The study found sixteen recorded mishaps where Teslas, with the Autopilot feature engaged, had collided with parked police cars, ambulances, and fire trucks, according to Automotive News. 

The research provides more scrutiny to self driving technologies but also aids with solutions, Automotive News said. 

“It was pretty clear to us from the beginning that the crashes might be related to the lighting of the emergency flashers,” Ben Nassi, a cybersecurity and machine learning researcher at Ben-Gurion University who worked on the paper, said. 

“Ambulances and police cars and fire trucks are different shapes and sizes, so it’s not the type of vehicle that causes this behavior,” Nassi added. 

Carmakers say their automated driving systems enhance safety while driving, although new research suggests some of these systems may do the opposite at the worst moment, Wired said. 

The researchers are calling this issue a “digital epileptic seizure,” EpileptiCar for short.

The researchers additionally said that the issue “poses a significant risk” because it could cause vehicles with automated driving systems enabled to “crash near emergency vehicles" and “be exploited by adversaries to cause such accidents.”

“Emergency vehicle flashers are a challenge because they dramatically change how an object looks in a very short period of time,” said Philip Koopman, associate professor of electrical and computer engineering at Carnegie Mellon University.

“It is common for computer vision systems to process a single image at a time and then track objects across a series of video images with each image processed as they arrive,” He said. 

Factors that influence the severity of the EpileptiCar phenomenon include ambient light conditions, emergency flasher patterns, camera settings, and distance to the emergency vehicle, the Ben Gurion University of the Negev and Fujitsu Limited said. 

These findings have been disclosed with NHTSA, Tesla and five manufacturers of the ADAS analyzed in the study.

“Unfortunately, object trackers, which are often employed in ADAS to track the presence of multiple objects, have not been successful in mitigating the detection loss caused by the EpileptiCar phenomenon,” the FAQ page on the study said.

The Insurance Institute for Highway Safety has also found shortcomings in ADAS platforms outside of flashing lights, according to Wired. 

Automakers need “repeatable, robust validation” to uncover blind spots like susceptibility to emergency lights, researcher Bryan Reimer, who studies vehicle automation and safety at the MIT AgeLab said. 

He worries some automakers are “moving technology faster than they can test it,” Wired said.

Data section:
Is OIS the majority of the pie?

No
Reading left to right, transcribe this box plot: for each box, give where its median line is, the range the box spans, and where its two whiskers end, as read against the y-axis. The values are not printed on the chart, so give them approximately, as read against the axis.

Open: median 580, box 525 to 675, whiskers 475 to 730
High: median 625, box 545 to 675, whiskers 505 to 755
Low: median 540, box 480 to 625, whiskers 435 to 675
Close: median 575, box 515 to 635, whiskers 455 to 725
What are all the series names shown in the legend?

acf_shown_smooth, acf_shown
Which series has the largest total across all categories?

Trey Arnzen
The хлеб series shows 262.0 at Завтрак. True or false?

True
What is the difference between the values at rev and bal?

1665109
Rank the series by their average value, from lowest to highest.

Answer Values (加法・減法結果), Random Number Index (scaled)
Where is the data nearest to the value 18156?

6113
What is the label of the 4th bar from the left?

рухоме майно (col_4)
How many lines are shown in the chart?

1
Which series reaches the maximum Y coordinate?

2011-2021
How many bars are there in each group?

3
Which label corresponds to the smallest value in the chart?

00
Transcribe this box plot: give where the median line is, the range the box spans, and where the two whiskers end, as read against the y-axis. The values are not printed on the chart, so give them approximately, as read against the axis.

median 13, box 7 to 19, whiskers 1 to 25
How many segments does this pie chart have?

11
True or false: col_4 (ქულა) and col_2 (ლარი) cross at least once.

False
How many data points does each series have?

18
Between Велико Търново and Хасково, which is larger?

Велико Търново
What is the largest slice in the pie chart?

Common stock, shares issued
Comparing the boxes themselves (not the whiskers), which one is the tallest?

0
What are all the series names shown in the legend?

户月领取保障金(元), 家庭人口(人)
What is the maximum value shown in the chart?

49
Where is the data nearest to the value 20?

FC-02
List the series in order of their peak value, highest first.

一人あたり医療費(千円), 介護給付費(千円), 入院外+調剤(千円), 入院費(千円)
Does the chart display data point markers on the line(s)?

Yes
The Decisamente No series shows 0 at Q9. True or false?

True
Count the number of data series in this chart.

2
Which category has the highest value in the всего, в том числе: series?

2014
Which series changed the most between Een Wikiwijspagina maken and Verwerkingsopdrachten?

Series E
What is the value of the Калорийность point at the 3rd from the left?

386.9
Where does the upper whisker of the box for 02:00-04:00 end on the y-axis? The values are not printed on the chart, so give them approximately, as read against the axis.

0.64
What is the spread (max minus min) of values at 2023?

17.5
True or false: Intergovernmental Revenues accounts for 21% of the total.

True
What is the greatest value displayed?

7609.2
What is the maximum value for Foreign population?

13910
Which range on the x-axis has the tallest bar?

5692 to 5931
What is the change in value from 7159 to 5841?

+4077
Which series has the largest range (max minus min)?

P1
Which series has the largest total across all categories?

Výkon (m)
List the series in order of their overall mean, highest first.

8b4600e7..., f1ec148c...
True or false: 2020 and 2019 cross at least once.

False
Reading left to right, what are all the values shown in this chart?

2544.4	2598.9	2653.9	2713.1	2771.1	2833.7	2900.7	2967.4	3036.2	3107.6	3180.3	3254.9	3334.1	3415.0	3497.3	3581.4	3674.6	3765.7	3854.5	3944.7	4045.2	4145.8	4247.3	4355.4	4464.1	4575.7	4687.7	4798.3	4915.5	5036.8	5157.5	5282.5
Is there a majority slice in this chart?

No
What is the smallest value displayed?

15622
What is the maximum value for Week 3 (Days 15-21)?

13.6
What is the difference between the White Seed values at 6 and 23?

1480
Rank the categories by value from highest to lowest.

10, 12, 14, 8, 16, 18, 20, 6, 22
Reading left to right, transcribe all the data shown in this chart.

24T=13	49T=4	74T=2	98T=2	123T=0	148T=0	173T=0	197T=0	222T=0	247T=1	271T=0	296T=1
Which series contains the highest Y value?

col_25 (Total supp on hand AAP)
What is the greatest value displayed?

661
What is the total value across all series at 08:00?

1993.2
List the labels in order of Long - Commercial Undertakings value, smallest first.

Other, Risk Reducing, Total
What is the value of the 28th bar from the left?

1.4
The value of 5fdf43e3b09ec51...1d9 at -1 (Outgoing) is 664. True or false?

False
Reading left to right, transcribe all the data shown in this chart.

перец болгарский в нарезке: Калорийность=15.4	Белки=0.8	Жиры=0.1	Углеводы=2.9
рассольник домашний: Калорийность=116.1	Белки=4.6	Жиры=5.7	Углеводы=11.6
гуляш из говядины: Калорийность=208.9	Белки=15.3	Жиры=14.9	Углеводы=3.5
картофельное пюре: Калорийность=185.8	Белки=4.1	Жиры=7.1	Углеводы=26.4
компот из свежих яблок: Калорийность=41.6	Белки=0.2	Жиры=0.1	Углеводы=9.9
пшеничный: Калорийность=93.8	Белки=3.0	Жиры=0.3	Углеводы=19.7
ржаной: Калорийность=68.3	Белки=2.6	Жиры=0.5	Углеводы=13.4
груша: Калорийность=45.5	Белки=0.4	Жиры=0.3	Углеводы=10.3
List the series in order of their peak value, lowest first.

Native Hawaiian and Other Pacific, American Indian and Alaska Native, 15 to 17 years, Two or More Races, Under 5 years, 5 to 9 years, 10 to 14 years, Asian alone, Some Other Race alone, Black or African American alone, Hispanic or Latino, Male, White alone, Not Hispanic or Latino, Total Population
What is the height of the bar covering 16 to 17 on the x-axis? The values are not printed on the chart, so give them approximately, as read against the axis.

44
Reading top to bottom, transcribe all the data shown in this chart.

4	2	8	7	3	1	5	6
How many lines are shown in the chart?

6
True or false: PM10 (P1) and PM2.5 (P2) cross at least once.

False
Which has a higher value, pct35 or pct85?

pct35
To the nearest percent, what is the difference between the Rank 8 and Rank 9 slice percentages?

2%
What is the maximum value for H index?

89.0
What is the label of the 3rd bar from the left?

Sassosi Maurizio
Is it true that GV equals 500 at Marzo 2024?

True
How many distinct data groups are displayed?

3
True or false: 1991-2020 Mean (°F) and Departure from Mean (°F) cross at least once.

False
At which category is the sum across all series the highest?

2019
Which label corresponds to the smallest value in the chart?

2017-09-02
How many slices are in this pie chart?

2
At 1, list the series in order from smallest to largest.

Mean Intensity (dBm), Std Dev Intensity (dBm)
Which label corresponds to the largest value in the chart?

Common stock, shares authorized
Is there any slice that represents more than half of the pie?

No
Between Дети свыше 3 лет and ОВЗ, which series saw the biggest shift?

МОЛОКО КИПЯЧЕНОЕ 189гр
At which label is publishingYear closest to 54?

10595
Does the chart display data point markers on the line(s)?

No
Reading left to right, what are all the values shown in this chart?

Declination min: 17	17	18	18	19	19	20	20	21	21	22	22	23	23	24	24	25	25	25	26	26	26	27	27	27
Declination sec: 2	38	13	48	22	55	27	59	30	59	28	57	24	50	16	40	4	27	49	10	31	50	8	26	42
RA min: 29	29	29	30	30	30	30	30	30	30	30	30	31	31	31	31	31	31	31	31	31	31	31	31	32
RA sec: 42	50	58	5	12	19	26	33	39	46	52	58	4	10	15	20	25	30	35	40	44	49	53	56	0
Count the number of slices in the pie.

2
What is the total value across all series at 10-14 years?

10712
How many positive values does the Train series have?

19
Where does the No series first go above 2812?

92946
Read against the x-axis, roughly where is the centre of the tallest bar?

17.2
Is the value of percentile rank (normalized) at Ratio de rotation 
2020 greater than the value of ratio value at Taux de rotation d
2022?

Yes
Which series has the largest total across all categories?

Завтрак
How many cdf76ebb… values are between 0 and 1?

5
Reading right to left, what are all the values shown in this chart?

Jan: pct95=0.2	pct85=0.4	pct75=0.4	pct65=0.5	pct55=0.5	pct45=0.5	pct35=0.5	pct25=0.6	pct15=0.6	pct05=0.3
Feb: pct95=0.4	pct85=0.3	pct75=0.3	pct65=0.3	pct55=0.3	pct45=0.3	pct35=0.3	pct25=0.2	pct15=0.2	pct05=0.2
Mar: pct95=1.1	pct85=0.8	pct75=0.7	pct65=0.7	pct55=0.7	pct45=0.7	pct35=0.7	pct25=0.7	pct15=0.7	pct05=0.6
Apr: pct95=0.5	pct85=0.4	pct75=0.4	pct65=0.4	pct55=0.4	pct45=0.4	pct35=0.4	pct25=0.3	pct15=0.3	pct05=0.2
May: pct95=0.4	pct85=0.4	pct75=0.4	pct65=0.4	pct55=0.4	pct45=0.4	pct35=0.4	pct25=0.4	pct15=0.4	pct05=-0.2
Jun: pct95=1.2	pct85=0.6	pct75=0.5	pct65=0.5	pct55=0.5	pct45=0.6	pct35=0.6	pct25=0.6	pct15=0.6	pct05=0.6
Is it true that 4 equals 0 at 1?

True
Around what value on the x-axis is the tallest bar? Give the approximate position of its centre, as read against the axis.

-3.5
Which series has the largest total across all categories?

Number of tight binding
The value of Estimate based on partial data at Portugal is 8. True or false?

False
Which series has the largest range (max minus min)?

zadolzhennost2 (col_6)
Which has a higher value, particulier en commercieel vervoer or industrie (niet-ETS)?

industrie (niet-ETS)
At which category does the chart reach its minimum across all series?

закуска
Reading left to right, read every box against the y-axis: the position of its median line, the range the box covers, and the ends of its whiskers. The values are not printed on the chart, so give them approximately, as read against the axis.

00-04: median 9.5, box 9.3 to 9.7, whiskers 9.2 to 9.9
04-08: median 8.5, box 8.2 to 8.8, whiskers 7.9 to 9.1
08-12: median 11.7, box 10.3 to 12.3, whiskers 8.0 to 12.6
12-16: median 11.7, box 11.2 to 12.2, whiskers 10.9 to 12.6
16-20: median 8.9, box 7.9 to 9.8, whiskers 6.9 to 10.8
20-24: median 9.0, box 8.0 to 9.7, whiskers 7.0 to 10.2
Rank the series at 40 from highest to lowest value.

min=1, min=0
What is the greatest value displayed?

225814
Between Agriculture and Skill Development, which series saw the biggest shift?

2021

Brief: In the excerpt on Tesla Autopilot crashes with emergency vehicles, what name do the researchers give the issue?

Solution below: They call it a "digital epileptic seizure," or EpileptiCar for short.